Gov. Gary Herbert is asking lawmakers to pay for two state police officers to watch over refugees coming from Syria and elsewhere.
The plan calls for Utah's Department of Public Safety agents to both monitor for possible problems with refugees and help if they become crime victims.
Herbert announced Wednesday he wants to set aside $360,000 for the program as part of his $14.8 billion budget proposal for the upcoming year.
The Republican governor's office says the agents will be police liaisons for refugees who help with U.S. legal processes as well as monitor for signs of trouble or possible radicalization.
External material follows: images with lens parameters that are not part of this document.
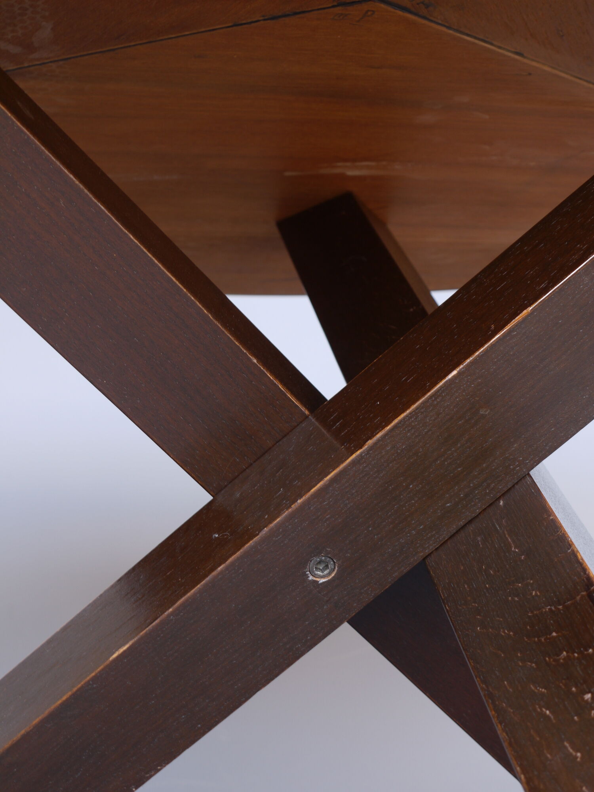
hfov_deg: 21.6
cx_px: 297
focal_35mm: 68
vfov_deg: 28.6
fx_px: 1556
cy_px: 396
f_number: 5.5
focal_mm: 34
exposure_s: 1/10
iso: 100
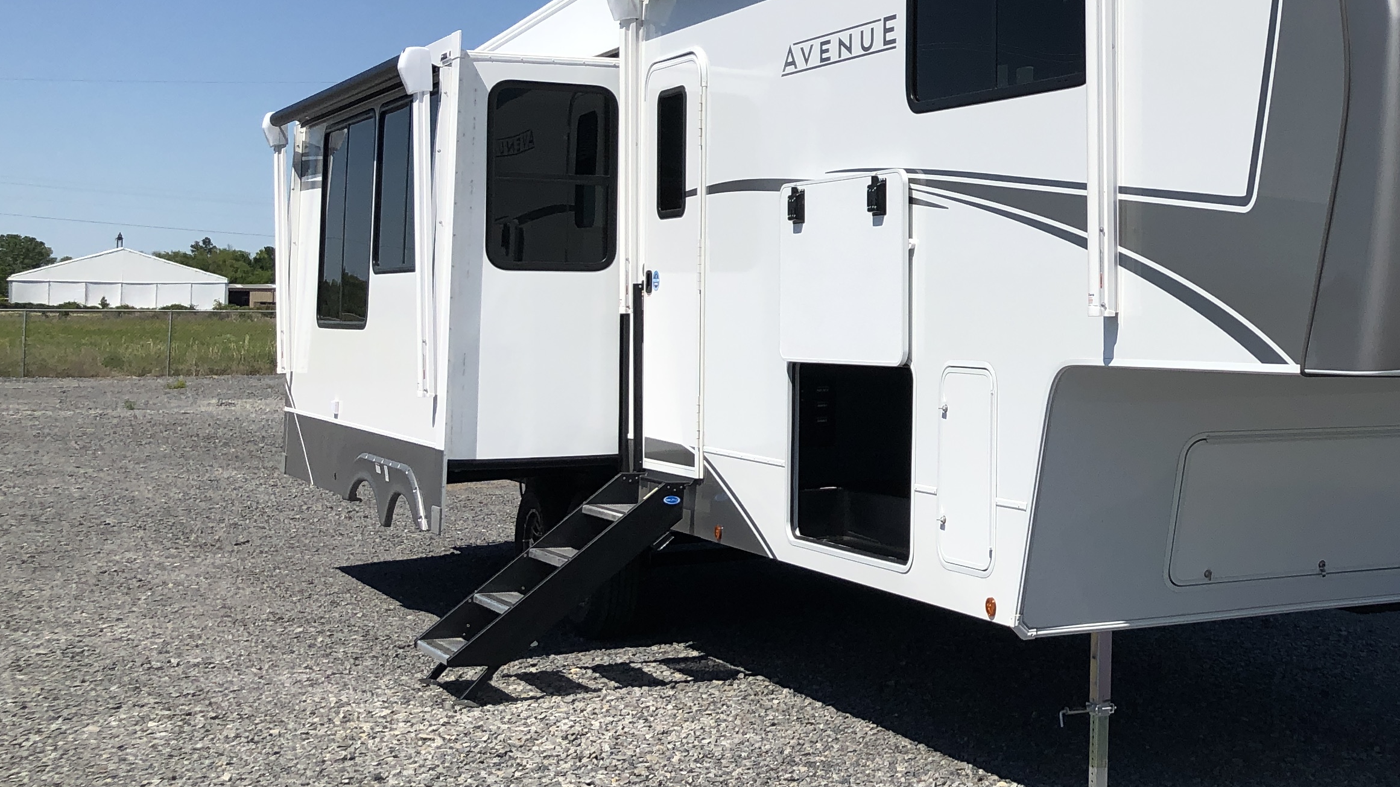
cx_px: 1201
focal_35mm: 53
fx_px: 1967
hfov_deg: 37.2
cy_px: 220
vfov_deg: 22.5
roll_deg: -0.2
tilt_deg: +1.5
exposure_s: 1/3436
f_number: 1.8
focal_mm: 3.99
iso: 20
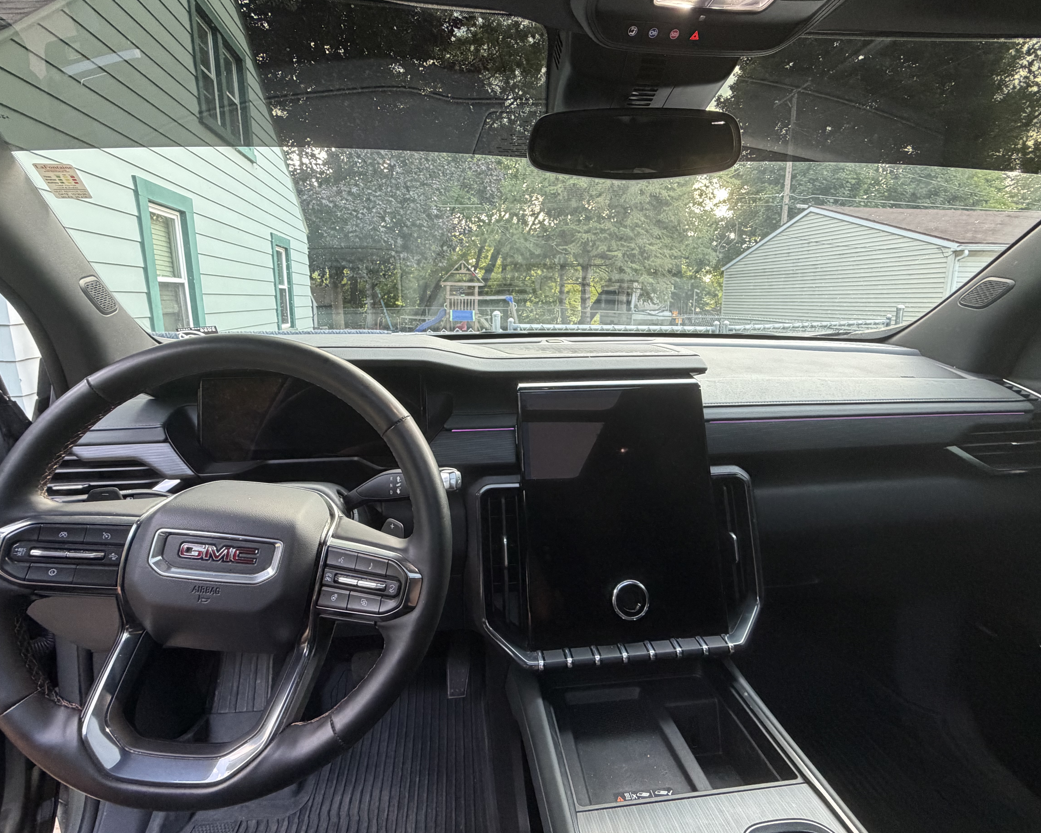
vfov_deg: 76.9
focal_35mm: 17
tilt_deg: -9.7
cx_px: 521
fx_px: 524
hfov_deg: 89.6
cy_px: 388
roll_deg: +0.4
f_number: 2.2
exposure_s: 1/121
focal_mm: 2.22
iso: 320
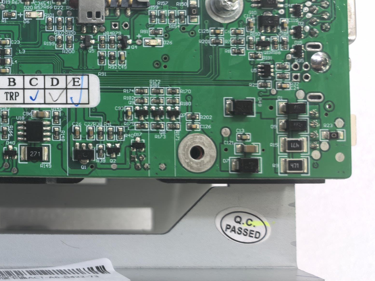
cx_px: -80
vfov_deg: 23.2
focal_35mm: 63
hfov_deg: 27.0
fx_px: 682
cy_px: 89
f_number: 2
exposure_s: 1/50
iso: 125
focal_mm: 6.98
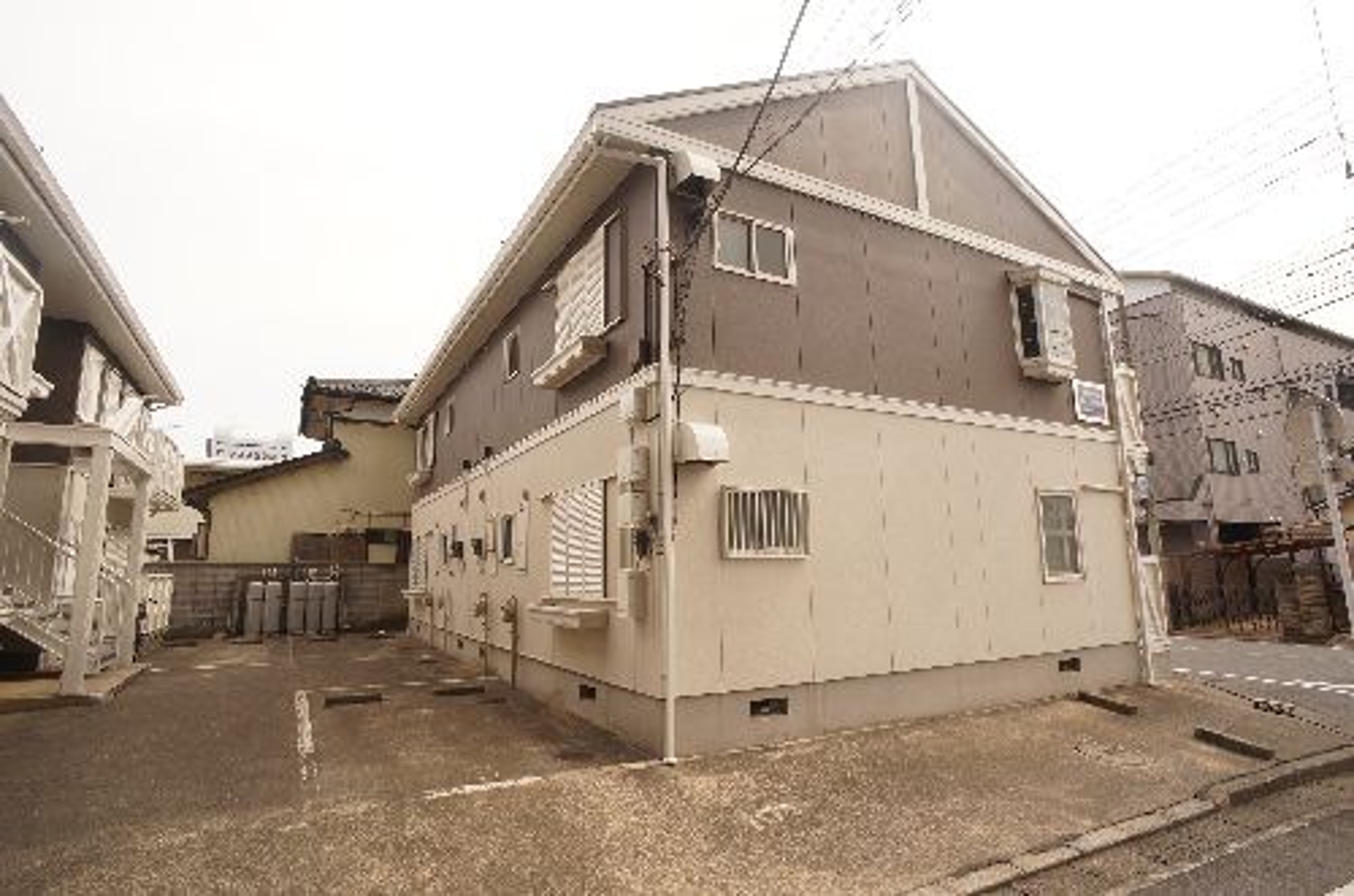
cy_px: 448
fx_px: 901
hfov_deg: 73.9
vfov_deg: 52.9
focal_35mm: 24
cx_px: 677
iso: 100
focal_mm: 16
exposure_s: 1/100
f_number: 8
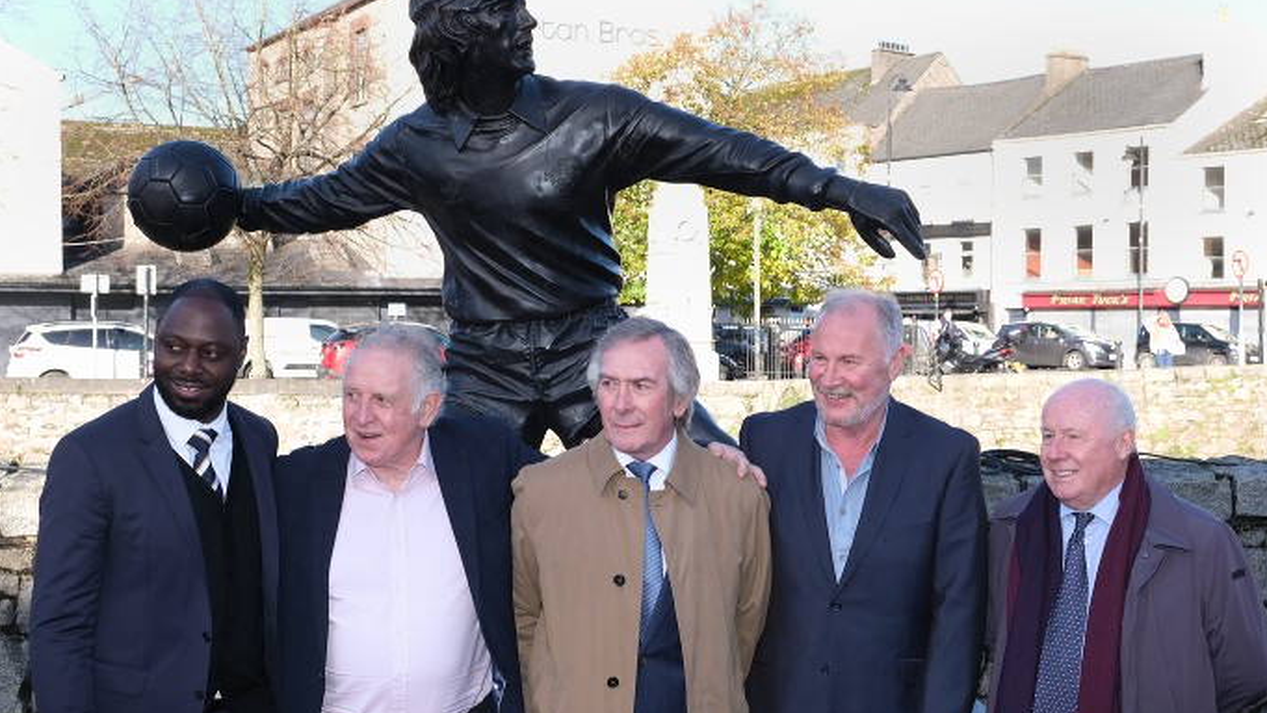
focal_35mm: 43
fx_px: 1445
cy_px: 367
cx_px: 645
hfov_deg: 47.3
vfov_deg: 27.7
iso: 400
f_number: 6.4
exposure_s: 1/250
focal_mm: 26.5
Herbert's office says the agents will pay special attention to refugees from Syria and other vulnerable communities.
The plan comes after Herbert ordered a review of the refugee vetting process following the Nov. 13 attacks in Paris.
Gov. Gary Herbert wants lawmakers to pay for ballooning enrollment in Utah's public schools, collecting better data on water use and a new refugee program.
Those are some of the highlights of the Republican governor's $14.8 billion budget proposal released Wednesday.
Herbert's budget proposal serves as a jumping off point for state lawmakers who meet for their annual session in January and set the budget.
The governor is not proposing any tax increases but is asking lawmakers to spend about $110 million for additional students in public schools and $6 million to install advanced water meters in some cities and towns.
He's also asking for $360,000 for two state police agents to watch for possible problems with refugees in Utah and help if they become crime victims.